◆ **DOCUMENT EXTRACT**:
I went on a quest to discover a particular place. Did I discover it? Or did I discover that it is not the one site that is important so much as the journey to find it. But she is there wherever water flows. So each time I stop at a well, a spring or a stream of rushing water I think of Coventina and the water world and the deep well of memory of the gods and the world they inhabit. When I touch a drop of water from a spring to my skin I make a dedication to that world of sacred water as I did at that pool at Brocolita where Coventina was once acknowledged as I acknowledge her now and bring the memory of that place to my own dedicated space for her.

Coventina

Author: Greg Hill

Awenydd/Poet, Cultural Critic

9 thoughts on “Coventina’s Well”

  1. The Islamic State is not the first (nor likely the last) faction with little regard for historic sites. Fortunately, there is usually someone who remembers.

  2. So this is where you went… from the votive stones with inscriptions, incense burners and coins it looks like Coventina was a very important goddess during the Romano-British period. A quick google search suggests Coventina’s well was blocked in 388BC after anti-pagan edicts? Then you mention the well being dug out to obtain iron ore, and of course the excavation. Such a sad story if you look at it from Coventina’s perspective – her well blocked, dug out, her offerings taken (albeit not too far away). I’m glad to hear you traveled that distance to honour her, have shared her story and carried her memory to your own sacred space. With hope it will encourage other pagans to do the same and to keep her memory alive. From now I will think of her on my visits to wells and springs.

◆ **EXTRACTED INFORMATION**:
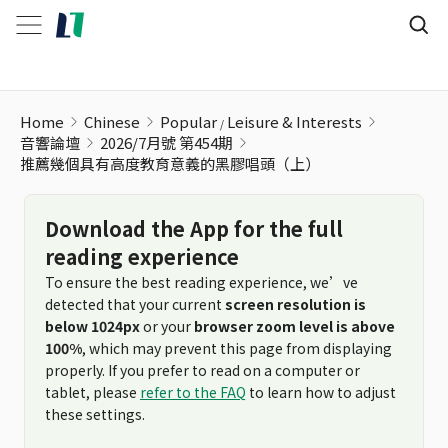
Home
Chinese
Popular
Leisure & Interests
音響論壇
2026/7月號 第454期
推薦幾個具有高度教育意義的黑膠唱頭（上）
Download the App for the full
reading experience
To ensure the best reading experience, we’ve
detected that your current
screen resolution is
below 1024px
or your
browser zoom level is above
100%
, which may prevent this page from displaying
properly. If you prefer to read on a computer or
tablet, please
refer to the FAQ
to learn how to adjust
these settings.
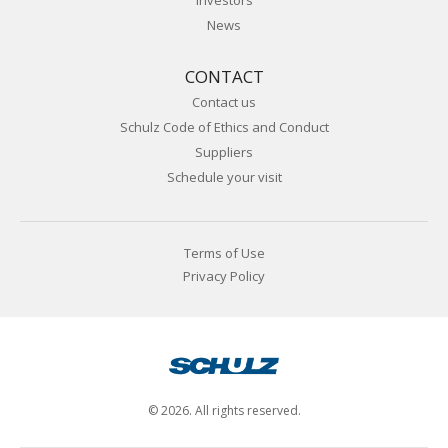
Investors
News
CONTACT
Contact us
Schulz Code of Ethics and Conduct
Suppliers
Schedule your visit
Terms of Use
Privacy Policy
© 2026. All rights reserved.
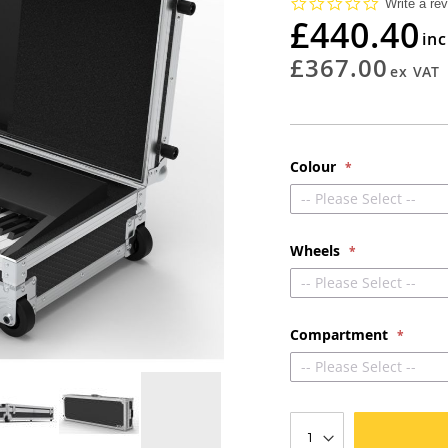
0.0
Write a re
star
£440.40
rating
£367.00
Colour
-- Please Select --
Wheels
-- Please Select --
Compartment
-- Please Select --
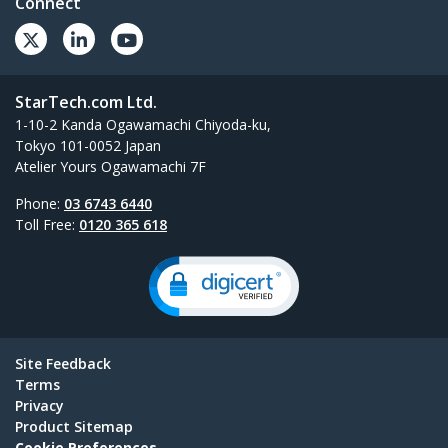
Connect
StarTech.com Ltd.
1-10-2 Kanda Ogawamachi Chiyoda-ku,
Tokyo 101-0052 Japan
Atelier Yours Ogawamachi 7F
Phone:
03 6743 6440
Toll Free:
0120 365 618
Site Feedback
Terms
Privacy
Product Sitemap
Cookie Preferences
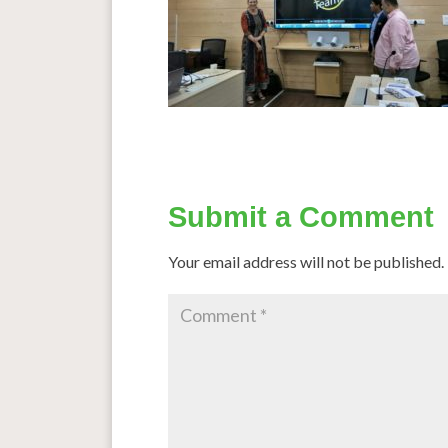
Submit a Comment
Your email address will not be published.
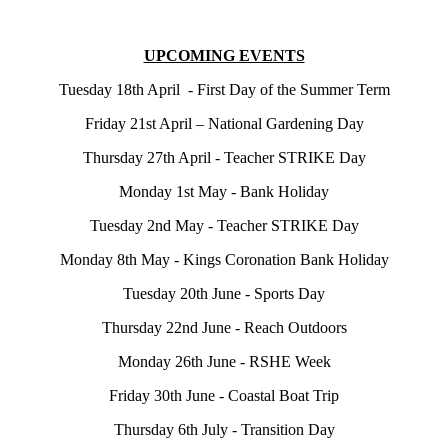
UPCOMING EVENTS
Tuesday 18th April - First Day of the Summer Term
Friday 21st April – National Gardening Day
Thursday 27th April - Teacher STRIKE Day
Monday 1st May - Bank Holiday
Tuesday 2nd May - Teacher STRIKE Day
Monday 8th May - Kings Coronation Bank Holiday
Tuesday 20th June - Sports Day
Thursday 22nd June - Reach Outdoors
Monday 26th June - RSHE Week
Friday 30th June - Coastal Boat Trip
Thursday 6th July - Transition Day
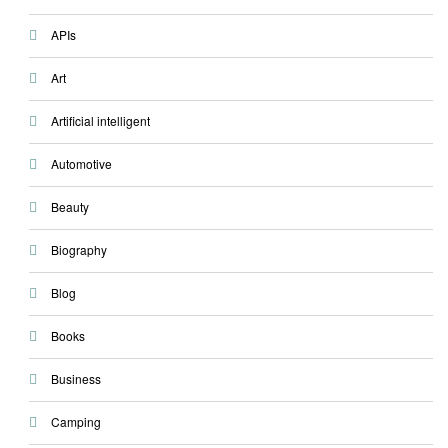
APIs
Art
Artificial intelligent
Automotive
Beauty
Biography
Blog
Books
Business
Camping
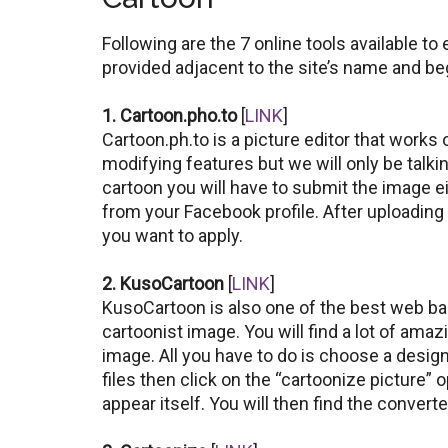
Following are the 7 online tools available to 
provided adjacent to the site’s name and be
1. Cartoon.pho.to
[
LINK
]
Cartoon.ph.to is a picture editor that works 
modifying features but we will only be talki
cartoon you will have to submit the image ei
from your Facebook profile. After uploading
you want to apply.
2. KusoCartoon
[
LINK
]
KusoCartoon is also one of the best web bas
cartoonist image. You will find a lot of amaz
image. All you have to do is choose a desig
files then click on the “cartoonize picture” 
appear itself. You will then find the conver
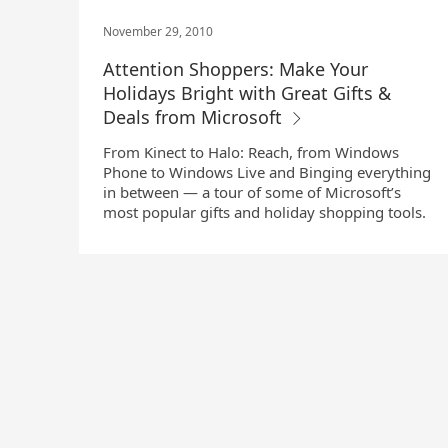
November 29, 2010
Attention Shoppers: Make Your
Holidays Bright with Great Gifts &
Deals from Microsoft
From Kinect to Halo: Reach, from Windows
Phone to Windows Live and Binging everything
in between — a tour of some of Microsoft’s
most popular gifts and holiday shopping tools.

◆ **ACTIVITY LIST**:
(1) For the piece on Coventina's Well, state whether each statement agrees with it, answering yes or no and quoting the deciding words: (a) The writer makes a dedication by touching a drop of spring water to the skin. (b) The first comment calls the Islamic State the first faction to show little regard for historic sites. (c) The second commenter intends to think of Coventina when visiting wells and springs.
(2) Carry the piece on Coventina's Well onward from its last line.
Nothing in the material is needed here.

◆ **PER-TASK OUTPUTS**:
(1)
(a) Yes: "When I touch a drop of water from a spring to my skin I make a dedication to that world of sacred water"
(b) No: "The Islamic State is not the first (nor likely the last) faction with little regard for historic sites."
(c) Yes: "From now I will think of her on my visits to wells and springs."

(2)
    1. I’m not sure about the anti pagan edicts. These came from Theodosius and christian Constantinople but there is a view that they had less immediate effect in the western empire and the Romans began pulling out of Britain not long after this anyway. How her worship then fared in the Old North would be a good thing to know …

      Lovely to hear you will remember her.

      1. Shows that Wikipedia can’t always be trusted! I’m going to re-blog this with the hope it will inspire others to learn about and remember Coventina.

      2. Or I would have re-blogged it if the re-blog post hadn’t disappeared from the bar at the top! Has this happened to you as well? I’ll post a link instead.